» ASSIGNMENT: The answer is the number of lines in the data that contain the word "ChatGPT"; give it alone.
########
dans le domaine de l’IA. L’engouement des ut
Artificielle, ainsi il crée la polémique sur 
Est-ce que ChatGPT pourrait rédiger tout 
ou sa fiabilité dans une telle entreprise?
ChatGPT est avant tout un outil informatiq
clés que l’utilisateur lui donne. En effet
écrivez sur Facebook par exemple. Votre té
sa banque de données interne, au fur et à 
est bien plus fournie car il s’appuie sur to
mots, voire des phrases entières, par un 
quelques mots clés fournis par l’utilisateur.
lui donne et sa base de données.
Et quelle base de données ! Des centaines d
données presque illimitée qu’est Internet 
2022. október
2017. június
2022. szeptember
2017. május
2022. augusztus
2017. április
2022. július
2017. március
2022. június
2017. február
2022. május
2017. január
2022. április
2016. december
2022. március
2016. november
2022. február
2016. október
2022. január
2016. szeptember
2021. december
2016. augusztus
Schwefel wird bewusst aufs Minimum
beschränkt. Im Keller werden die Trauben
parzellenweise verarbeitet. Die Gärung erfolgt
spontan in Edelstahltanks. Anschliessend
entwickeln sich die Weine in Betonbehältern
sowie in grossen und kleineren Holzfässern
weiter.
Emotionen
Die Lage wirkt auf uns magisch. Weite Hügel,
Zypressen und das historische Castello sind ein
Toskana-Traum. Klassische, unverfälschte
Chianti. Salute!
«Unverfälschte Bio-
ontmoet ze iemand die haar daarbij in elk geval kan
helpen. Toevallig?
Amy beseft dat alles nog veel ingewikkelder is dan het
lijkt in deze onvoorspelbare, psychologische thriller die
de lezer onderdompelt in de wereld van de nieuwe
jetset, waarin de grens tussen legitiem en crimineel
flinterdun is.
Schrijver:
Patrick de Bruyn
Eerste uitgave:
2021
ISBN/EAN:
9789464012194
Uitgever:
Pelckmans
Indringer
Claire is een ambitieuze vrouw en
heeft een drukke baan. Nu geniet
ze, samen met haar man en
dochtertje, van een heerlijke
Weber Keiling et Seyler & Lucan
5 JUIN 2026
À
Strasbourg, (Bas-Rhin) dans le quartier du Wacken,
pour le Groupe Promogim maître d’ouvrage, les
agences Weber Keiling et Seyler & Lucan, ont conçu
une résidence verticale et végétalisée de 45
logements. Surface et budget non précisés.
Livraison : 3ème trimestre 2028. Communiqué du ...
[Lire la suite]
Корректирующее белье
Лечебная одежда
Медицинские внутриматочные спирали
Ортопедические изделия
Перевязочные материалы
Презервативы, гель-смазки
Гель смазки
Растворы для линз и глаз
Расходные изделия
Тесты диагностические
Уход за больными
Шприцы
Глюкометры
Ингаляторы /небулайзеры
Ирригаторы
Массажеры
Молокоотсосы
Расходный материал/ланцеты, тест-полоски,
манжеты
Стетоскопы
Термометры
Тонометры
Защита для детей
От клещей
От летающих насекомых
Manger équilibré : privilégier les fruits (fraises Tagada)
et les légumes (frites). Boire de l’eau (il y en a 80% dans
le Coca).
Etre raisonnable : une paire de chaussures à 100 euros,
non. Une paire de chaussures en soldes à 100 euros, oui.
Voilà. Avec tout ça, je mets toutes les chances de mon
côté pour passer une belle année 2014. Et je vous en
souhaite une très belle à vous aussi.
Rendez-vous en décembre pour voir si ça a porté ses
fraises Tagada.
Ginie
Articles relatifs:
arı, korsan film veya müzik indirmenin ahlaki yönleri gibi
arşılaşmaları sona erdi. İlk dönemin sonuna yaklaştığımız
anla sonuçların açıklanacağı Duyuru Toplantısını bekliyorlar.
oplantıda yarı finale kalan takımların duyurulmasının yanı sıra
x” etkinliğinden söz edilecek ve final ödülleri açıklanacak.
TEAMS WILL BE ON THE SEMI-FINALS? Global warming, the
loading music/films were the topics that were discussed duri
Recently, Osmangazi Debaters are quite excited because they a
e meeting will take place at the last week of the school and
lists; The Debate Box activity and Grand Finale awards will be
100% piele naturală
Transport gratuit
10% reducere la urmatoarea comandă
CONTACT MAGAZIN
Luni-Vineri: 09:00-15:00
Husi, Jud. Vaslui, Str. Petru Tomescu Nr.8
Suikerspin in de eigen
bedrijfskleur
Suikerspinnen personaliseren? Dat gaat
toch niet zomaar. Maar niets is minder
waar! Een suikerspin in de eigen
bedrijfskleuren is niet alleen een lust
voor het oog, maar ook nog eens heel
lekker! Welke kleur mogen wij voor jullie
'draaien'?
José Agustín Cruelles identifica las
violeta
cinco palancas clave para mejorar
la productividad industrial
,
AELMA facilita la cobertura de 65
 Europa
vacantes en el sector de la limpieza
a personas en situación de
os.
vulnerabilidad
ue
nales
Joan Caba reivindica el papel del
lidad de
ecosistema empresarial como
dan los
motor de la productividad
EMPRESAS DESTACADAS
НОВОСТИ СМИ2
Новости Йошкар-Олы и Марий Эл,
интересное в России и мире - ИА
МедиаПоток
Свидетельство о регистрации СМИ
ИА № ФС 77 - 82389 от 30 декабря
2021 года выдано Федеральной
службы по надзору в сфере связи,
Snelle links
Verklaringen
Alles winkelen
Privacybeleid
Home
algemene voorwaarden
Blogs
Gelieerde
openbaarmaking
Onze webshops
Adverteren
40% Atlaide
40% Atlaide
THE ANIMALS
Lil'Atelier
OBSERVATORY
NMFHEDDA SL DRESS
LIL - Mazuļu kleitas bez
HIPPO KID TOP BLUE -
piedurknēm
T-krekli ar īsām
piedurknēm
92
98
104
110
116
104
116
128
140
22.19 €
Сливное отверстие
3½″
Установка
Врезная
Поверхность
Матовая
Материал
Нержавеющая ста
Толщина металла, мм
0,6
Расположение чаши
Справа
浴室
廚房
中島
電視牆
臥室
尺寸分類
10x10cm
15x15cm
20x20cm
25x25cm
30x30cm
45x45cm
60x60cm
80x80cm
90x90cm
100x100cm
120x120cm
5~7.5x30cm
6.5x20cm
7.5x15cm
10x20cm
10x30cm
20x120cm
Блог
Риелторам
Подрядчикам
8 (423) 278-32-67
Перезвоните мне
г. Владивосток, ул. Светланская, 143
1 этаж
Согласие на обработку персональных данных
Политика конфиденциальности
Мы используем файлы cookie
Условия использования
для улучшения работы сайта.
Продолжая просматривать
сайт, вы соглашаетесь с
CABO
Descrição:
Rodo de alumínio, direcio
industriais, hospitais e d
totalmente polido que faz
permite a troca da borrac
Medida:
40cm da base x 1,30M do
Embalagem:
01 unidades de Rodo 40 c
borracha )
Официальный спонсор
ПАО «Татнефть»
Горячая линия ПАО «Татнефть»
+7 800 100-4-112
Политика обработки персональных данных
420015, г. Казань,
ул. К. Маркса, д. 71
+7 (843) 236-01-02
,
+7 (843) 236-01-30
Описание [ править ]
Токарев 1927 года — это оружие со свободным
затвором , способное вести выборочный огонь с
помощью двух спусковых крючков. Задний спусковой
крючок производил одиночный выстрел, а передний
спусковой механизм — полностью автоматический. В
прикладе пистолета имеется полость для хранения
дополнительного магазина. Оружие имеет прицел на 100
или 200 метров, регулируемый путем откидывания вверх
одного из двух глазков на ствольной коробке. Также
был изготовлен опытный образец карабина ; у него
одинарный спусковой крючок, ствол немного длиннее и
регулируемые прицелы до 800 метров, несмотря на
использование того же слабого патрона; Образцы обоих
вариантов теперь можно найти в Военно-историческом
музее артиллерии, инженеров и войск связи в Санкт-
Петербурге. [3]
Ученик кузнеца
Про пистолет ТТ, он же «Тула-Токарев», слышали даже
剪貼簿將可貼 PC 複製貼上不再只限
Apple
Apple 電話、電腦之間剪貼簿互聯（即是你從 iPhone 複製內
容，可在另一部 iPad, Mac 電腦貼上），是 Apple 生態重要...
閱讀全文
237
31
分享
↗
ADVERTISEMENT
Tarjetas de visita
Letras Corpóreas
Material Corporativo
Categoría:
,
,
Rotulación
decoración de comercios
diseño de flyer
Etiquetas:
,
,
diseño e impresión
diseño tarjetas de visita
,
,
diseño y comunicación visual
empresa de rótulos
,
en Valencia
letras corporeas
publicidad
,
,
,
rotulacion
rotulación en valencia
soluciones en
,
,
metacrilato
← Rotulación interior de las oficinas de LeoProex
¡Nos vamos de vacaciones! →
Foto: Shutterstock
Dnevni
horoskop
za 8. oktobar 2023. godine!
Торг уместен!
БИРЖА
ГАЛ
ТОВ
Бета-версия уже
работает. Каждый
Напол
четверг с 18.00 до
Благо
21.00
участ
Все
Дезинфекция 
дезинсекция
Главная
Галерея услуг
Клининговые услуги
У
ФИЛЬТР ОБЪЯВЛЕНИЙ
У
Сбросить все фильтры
########
» RESPONSE BELOW: 2